La sociologie économique et les Bulgares dans la crise

Photo: BGNES

En cette période de grave crise épidémiologique, le nombre des sondages sociologiques ne cesse d’augmenter afin de dévoiler les différentes opinions des Bulgares sur ce qui se passe autour et avec eux. Les problèmes de santé et les mesures de confinement contre la propagation du COVID-19 viennent en premier lieu.

Mais les gens sont préoccupés non seulement de leur état de santé, ils ont également des craintes à propos de leur travail, revenus et possibilités de vivre de manière normale. En dépit des problèmes et de l’inconfort de l’état d’urgence, plus de ¾ des citoyens approuvent les mesures du gouvernement contre la crise, nous annonce un sondage de l’Institut « Gallup International ».

Dans leur grande majorité, les Bulgares estiment que l’économie entre dans une période de difficultés et qu’on doit s’attendre à des phénomènes comme le chômage, la chute des revenus, les difficultés pour s’approvisionner en produits de consommation courante et de médicaments. La tension a encore monté à l’annonce de la Banque mondiale selon laquelle l’économie bulgare devrait reculer cette année de 3.7%. Un sondage de l’agence « Trend » révèle une anxiété grandissante par rapport à l’impact social et économique de la crise du Covid-19 avec en tête des préoccupations des gens le chômage.


Ceci a été confirmé par la ministre du Travail et de la Politique sociale Denitsa Sacheva elle-même qui a avoué que depuis le début de la crise et jusqu’à la fin de la semaine dernière 72 000 nouveaux chômeurs ont été enregistrés par les Pôles emploi et que 4 000 de personnes s’inscrivent sur les listes des chômeurs chaque jour. Google a calculé pour sa part que les voyages jusqu’au lieu de travail ont chuté de 29%. Selon le sondage de “Trend”, à peine 25% des enquêtés ne craignent pas que leur emploi sera menacé par la crise. Ce même sondage démontre que 43% des Bulgares prévoient une réduction de leurs revenus en raison du Covid-19.

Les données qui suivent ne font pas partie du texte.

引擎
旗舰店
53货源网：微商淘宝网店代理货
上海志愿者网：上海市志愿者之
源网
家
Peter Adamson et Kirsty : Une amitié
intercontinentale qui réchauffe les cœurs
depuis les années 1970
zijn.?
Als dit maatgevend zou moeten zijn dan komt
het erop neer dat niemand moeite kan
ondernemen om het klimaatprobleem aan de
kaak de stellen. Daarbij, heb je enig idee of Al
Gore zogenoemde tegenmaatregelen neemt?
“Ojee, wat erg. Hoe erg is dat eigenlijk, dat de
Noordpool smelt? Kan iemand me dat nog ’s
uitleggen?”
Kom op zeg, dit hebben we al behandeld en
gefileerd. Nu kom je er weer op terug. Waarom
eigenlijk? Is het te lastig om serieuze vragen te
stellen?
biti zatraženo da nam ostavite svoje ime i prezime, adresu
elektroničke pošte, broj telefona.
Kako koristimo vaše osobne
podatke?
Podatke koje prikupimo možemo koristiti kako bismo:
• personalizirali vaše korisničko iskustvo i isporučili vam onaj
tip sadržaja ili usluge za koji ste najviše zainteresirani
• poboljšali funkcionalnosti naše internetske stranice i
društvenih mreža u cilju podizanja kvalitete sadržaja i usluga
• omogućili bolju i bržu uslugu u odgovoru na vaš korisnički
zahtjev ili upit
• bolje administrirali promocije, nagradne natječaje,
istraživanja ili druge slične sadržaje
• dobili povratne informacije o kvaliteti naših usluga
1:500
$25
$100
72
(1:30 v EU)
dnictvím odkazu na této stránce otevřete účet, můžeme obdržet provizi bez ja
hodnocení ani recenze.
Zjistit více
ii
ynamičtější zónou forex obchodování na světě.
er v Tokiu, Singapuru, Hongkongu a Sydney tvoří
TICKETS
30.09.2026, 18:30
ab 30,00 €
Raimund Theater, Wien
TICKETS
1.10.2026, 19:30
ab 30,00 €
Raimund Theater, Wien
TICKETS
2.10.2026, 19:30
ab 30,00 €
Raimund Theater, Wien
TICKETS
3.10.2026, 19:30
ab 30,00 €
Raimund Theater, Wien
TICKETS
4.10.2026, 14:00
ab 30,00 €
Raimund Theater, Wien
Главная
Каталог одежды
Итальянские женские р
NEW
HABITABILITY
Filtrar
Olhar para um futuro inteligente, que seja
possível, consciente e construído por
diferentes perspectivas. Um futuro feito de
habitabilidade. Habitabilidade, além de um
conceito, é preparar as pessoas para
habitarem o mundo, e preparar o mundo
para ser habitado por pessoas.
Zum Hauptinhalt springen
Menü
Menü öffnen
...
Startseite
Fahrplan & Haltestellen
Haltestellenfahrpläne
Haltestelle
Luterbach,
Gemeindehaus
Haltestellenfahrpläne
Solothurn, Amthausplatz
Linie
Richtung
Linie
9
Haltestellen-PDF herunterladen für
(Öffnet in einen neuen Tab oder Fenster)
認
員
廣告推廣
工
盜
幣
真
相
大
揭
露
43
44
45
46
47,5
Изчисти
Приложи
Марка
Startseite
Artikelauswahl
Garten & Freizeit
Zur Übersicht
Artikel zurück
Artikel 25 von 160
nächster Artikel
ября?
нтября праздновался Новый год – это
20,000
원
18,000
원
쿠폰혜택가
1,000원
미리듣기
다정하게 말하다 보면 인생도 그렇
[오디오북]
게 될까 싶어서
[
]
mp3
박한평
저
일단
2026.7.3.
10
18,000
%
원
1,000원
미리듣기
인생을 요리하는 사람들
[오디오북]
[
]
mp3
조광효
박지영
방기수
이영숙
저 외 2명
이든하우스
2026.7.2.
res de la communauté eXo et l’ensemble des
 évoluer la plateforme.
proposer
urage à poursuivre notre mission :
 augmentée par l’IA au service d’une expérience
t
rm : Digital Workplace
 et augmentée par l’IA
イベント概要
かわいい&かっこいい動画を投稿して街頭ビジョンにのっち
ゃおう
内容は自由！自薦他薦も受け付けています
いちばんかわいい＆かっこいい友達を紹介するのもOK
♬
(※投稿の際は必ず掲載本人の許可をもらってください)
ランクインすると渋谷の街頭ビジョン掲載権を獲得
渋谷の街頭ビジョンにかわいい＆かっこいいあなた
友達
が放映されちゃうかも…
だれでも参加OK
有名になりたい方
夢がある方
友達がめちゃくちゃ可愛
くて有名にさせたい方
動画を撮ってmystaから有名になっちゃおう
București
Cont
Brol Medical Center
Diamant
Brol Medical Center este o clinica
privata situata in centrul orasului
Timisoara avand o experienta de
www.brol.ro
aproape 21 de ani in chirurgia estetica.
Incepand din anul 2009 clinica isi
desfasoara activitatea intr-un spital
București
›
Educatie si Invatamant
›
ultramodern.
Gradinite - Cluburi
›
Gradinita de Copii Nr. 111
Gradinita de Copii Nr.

Les conclusions de l’agence sociologique “Gallup International”sont semblables à cet égard indiquant qu’un tiers des Bulgares prévoient une réduction de leurs revenus après la proclamation de l’état d’urgence. Près d’un quart des sondés estiment que cela arrivera très bientôt.

Cette tendance est également confirmée par l’agence sociologique “Afis”selon laquelle 31% des Bulgares éprouvent des sentiments de catastrophe dans la crise actuelle en s’attendant à perdre une grande partie de leurs revenus. 37% prévoient un appauvrissement partiel et à peine 32% sont les questionnés qui ne s’attendent pas à des changements au niveau de leurs salaires

Des organisations des patrons et des syndicats conduisent également des sondages, même la Faculté de philosophie de l’Université de Sofia. Un sondage de l’Association industrielle bulgare démontre qu’à peine 8% des employeurs envisagent de bénéficier de la mesure « 60/40 » qui est l’instrument principal dans le plan gouvernemental de lutte contre le chômage envisageant que l’Etat verse 60% du salaire et des cotisations sociales aux employés d’entreprises touchées par la crise, les 40% restant étant à la charge des firmes. Avec plus de 300 000 compagnies dans le pays, jusqu’à la fin de la semaine dernière à peine 2 016 firmes avec 30 000 employés avaient manifesté de l’intérêt pour ce plan.

Un sondage de la Confédération des syndicats indépendants en Bulgarie confirme la tendance selon laquelle la majorité (70%) des entreprises envoient en congé payé leurs employés et 24% – en congé sans solde. 13 pour cent licencient. Le total dépasse les 100% car au cours du sondage les enquêtés ont donné plusieurs réponses à cette question. Les syndicats estiment que d’ici la fin de l’année quelque 300 000 Bulgares perdront leurs emplois sur un total de 2 320 000 salariés dans le pays. Les recherches des philosophes de l’Université de Sofia quant à elles révèlent que les prévisions dominantes sur les effets de la crise (73,2 pour cent) tablent sur un krach financier et économique à l’échelle mondiale.


Les problèmes économiques dans le monde ont été mis également en relief par la directrice générale du Fonds monétaire international, la Bulgare Kristalina Georgieva selon laquelle la pandémie du coronavirus est à l'origine d'une crise économique sans précédent et exige une réponse de masse afin de garantir le rétablissement. Elle a averti que « la croissance mondiale sera fortement négative en 2020 » et que 170 des 180 membres du FMI verront chuter leurs revenus par habitant.